During WW II, major league baseball made do with players who were too young or too old to be drafted, or physically unfit for active duty. In 1943 Brooklyn-born Tommy Brown was a fifteen-year-old high school dropout working on the New York docks and playing sandlot baseball on weekends. One year later he became the youngest player ever to start a major league game and a year later the youngest to hit a home run. He had a nine-year career 1944-1953 as a utility infielder and outfielder with the Dodgers, Phillies and Cubs.
Interview by Norman L. Macht
Brentwood, Tennessee
1994

In 1943 a friend of mine was invited to a tryout at Ebbets Field and he asked me to go with him, so I went along. They stuck a number on my back and I worked out. I guess I had a good day because they asked me to come back the next day. I didn’t get a contract until December, when they invited me to spring training at Bear Mountain, New York, near West Point. My bonus was a ferryboat ride up the Hudson River to West Point.

They sent me to Newport News in the Piedmont League. I was hitting but I had a scatter-arm. One day in July the manager, Jake Pitler, got a call from [Brooklyn general manager] Branch Rickey. Pitler told him, “I have a shortstop who can run and hit. But his throwing is so wild, some of the fans behind first base wear gloves to catch his overthrows.”

Rickey said, “How old is he?”

“Sixteen.”

“Put him on the next train.”

I didn’t really want to go.
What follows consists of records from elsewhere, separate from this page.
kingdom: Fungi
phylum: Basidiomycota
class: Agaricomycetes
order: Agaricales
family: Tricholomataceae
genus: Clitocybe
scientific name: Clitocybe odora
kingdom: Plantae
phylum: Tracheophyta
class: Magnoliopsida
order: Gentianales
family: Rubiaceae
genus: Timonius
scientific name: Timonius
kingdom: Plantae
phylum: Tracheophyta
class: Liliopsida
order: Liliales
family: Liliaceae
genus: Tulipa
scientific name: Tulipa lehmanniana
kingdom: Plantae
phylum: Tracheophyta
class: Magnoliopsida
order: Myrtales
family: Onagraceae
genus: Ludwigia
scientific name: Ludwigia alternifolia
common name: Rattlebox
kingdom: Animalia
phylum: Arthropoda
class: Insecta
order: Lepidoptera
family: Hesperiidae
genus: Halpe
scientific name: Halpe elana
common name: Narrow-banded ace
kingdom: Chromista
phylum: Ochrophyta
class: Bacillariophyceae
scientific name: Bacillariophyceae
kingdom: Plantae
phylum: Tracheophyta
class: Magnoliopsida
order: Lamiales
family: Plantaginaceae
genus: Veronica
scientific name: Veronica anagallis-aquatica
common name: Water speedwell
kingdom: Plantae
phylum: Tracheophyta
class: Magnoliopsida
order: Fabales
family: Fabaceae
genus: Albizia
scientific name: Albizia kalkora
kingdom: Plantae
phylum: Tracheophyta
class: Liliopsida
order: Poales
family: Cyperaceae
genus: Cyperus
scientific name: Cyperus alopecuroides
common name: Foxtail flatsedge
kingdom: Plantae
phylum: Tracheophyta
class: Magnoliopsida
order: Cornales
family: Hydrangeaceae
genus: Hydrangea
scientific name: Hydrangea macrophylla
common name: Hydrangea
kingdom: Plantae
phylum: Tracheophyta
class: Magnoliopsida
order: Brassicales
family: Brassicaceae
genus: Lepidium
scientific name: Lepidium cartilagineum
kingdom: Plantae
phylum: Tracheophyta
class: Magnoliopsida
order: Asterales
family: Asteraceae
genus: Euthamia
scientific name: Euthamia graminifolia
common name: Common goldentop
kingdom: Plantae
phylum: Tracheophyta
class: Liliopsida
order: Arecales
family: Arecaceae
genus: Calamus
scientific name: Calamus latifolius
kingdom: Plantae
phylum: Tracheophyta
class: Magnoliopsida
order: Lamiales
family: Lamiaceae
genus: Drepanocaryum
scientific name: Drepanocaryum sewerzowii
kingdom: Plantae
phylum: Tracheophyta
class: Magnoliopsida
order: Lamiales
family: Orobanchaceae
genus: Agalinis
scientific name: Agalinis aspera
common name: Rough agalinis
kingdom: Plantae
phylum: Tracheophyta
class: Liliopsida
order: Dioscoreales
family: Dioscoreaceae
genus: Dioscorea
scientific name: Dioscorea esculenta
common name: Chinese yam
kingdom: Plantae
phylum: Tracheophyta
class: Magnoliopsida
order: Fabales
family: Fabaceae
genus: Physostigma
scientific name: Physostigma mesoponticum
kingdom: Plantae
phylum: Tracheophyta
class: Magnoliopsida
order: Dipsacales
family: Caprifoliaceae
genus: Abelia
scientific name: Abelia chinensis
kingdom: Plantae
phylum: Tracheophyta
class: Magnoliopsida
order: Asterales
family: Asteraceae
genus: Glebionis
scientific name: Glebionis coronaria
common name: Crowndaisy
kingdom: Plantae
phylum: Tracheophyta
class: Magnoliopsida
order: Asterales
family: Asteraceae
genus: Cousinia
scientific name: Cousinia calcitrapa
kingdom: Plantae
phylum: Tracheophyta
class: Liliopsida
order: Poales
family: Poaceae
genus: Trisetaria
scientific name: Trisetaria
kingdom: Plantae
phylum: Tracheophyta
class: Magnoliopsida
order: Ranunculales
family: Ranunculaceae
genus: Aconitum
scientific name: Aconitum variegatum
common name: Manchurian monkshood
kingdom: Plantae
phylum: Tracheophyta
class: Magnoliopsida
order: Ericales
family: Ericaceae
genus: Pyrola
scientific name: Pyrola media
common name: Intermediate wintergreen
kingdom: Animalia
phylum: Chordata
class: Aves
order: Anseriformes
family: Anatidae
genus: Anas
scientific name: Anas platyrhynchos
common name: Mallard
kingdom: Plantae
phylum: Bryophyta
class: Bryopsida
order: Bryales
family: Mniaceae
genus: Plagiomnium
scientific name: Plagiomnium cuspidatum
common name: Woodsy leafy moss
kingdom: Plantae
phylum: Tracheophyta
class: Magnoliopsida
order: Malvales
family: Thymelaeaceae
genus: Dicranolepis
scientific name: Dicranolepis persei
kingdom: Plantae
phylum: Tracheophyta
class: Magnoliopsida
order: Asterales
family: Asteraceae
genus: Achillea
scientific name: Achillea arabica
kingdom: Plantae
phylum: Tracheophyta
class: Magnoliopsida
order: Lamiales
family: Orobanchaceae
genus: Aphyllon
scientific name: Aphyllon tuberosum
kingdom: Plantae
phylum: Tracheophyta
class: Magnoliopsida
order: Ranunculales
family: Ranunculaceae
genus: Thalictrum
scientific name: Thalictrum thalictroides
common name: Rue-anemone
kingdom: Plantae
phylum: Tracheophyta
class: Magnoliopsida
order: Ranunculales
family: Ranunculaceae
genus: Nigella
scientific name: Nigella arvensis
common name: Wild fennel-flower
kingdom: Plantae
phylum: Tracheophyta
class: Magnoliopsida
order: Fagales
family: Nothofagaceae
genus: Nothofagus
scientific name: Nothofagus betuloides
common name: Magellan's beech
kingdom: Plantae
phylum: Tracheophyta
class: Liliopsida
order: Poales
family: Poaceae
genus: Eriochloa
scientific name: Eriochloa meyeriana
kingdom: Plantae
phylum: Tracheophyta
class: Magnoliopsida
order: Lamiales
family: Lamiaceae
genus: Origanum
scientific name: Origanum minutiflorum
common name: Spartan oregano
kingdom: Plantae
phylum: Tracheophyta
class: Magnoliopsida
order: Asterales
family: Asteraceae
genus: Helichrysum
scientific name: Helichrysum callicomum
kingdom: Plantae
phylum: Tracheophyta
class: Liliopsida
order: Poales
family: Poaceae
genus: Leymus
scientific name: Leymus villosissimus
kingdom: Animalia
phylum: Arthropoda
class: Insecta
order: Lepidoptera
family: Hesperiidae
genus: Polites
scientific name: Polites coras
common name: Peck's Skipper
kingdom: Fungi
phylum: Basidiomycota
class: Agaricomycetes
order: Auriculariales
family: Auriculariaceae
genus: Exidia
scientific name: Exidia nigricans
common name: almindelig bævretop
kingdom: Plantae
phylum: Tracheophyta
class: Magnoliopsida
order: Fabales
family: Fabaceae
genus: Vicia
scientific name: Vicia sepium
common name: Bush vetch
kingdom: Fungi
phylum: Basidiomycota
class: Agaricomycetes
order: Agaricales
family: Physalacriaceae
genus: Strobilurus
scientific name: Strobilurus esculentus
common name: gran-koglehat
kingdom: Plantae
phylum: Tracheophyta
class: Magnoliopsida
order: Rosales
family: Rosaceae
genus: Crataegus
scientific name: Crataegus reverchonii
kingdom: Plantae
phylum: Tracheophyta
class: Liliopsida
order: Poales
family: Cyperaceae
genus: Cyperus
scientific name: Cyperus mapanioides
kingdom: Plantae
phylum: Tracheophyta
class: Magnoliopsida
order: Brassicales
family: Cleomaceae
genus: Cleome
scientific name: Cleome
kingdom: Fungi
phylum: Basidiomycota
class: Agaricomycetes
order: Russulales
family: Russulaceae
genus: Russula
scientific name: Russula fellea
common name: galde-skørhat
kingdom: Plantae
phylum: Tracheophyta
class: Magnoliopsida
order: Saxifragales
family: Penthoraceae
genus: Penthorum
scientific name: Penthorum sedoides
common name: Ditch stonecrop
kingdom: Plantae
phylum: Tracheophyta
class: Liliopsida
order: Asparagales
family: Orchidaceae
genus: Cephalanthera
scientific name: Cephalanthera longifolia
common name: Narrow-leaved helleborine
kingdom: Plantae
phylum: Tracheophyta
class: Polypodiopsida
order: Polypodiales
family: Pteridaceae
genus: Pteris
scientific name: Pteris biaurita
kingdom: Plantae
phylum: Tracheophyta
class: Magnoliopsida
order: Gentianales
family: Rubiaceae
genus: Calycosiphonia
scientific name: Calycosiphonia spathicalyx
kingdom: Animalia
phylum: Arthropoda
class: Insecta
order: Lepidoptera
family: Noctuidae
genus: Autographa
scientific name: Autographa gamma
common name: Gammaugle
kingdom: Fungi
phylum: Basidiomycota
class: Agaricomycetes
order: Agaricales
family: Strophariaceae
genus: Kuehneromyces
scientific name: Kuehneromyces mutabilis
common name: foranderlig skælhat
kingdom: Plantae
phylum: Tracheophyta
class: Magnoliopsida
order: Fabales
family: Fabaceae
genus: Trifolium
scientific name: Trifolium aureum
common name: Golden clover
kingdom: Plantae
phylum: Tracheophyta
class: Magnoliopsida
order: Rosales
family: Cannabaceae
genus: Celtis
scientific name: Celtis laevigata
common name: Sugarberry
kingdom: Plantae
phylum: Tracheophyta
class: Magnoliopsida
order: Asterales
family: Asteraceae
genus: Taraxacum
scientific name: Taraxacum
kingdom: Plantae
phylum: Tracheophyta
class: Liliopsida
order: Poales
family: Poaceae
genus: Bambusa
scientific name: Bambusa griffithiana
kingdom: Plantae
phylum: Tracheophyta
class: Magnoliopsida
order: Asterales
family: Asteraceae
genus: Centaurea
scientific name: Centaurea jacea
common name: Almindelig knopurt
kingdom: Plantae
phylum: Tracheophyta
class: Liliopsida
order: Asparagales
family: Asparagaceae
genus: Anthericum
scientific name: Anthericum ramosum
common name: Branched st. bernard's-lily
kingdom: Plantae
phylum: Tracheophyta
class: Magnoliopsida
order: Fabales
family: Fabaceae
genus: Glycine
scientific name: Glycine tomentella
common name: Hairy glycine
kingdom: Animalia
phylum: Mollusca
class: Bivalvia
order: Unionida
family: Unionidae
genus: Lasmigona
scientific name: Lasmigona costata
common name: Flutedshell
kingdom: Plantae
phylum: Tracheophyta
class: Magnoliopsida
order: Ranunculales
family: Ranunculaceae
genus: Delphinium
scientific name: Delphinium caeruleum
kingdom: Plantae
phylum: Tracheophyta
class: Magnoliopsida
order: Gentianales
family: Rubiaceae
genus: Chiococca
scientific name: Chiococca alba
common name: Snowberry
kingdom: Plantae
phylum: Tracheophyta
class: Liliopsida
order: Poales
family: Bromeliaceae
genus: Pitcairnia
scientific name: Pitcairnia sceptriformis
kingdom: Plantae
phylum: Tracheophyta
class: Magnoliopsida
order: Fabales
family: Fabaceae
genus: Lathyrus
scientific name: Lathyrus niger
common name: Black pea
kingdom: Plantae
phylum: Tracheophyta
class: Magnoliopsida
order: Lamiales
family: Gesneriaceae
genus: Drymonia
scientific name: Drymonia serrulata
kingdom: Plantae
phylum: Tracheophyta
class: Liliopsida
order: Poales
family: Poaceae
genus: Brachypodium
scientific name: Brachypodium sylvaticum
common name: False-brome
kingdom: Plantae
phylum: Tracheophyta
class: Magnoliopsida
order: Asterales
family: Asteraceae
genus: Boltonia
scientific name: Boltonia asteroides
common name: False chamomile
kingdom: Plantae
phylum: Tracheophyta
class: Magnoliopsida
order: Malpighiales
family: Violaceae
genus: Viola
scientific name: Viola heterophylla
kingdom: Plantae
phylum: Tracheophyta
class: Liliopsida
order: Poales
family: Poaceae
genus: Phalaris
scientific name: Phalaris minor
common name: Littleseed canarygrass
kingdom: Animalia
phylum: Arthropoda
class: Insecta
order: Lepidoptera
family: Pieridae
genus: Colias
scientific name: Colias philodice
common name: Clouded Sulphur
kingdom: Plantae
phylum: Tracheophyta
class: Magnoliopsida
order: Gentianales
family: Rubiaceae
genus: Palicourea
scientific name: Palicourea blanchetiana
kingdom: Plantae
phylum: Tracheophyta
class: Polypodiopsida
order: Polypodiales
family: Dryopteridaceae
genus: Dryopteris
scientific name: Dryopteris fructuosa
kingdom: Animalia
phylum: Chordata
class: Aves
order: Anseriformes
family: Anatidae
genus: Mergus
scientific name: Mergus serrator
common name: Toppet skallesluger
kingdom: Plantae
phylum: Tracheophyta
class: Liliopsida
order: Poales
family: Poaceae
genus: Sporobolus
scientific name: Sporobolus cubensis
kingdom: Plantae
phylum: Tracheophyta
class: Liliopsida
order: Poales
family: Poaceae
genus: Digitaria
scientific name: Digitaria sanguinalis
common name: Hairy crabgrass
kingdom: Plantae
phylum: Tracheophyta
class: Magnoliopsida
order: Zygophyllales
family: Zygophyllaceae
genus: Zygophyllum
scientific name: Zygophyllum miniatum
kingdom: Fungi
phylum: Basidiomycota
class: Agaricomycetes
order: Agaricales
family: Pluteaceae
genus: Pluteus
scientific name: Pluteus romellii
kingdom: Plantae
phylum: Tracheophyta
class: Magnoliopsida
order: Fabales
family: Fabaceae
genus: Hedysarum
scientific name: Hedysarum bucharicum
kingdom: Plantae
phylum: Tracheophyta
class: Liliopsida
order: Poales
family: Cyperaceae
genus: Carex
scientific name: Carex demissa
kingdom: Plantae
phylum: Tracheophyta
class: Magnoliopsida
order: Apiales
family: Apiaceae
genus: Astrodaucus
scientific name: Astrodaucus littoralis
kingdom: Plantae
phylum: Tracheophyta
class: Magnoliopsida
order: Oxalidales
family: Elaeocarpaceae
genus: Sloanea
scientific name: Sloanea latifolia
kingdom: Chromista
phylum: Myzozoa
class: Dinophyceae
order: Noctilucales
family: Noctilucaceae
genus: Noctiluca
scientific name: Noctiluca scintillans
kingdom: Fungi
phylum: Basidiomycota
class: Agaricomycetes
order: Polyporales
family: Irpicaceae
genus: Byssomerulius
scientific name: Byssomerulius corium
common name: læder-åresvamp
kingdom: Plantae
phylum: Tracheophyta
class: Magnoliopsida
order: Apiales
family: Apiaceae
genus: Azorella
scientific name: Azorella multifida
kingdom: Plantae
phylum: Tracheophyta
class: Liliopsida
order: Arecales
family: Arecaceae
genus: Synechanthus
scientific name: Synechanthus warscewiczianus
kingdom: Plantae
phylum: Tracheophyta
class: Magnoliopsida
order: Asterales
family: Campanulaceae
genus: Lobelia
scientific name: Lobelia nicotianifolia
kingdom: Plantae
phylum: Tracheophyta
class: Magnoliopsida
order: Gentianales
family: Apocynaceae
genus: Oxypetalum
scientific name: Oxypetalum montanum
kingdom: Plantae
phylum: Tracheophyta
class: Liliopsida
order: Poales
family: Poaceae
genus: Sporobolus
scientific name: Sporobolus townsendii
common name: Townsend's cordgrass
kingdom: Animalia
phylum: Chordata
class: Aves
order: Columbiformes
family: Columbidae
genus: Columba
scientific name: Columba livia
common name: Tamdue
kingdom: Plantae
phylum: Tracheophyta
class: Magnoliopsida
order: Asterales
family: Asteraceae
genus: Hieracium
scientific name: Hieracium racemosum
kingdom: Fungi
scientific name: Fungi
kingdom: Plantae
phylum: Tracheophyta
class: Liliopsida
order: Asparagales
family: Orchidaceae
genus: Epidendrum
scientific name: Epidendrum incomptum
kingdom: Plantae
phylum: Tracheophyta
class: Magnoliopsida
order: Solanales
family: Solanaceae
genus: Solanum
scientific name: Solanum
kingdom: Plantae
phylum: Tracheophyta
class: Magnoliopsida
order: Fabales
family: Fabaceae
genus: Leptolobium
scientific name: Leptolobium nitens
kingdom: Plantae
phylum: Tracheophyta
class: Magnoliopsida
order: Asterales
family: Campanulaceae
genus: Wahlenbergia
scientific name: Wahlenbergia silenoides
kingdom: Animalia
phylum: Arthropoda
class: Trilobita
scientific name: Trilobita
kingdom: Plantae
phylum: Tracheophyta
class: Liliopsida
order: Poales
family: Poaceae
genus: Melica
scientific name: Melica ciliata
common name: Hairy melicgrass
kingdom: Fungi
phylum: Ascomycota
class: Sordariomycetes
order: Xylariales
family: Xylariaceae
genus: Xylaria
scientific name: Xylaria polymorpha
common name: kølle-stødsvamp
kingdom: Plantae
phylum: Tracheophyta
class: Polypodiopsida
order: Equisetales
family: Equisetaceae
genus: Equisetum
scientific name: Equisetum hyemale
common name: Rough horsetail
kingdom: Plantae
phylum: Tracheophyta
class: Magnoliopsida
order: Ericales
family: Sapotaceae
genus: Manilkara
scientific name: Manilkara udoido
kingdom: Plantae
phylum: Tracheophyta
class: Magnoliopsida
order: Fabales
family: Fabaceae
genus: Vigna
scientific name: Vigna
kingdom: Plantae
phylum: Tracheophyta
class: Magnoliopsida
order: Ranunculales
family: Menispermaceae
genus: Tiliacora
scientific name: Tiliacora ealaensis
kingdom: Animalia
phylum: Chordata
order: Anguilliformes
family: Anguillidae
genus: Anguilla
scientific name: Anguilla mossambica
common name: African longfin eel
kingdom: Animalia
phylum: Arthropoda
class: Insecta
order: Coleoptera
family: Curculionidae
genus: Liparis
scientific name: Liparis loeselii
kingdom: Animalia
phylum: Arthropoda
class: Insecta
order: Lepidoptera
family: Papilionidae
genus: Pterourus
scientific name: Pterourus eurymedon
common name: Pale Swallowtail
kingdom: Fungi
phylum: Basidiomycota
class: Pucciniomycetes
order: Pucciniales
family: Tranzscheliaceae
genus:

I was having fun in Newport News. 

[At the age of 16 years seven months twenty-seven days, Brown started both games of a doubleheader against the Cubs.]

I was nervous. Our first baseman was 6-foot-6 Howie Schultz. The first ball hit to me I threw over his head way up in the stands. Leo Durocher called me “Buckshot.” Other players called me “Barbasol” because I was the only player who didn’t have to shave.

Last spring my house burned down with all my scrapbooks and collection of autographed bats and balls.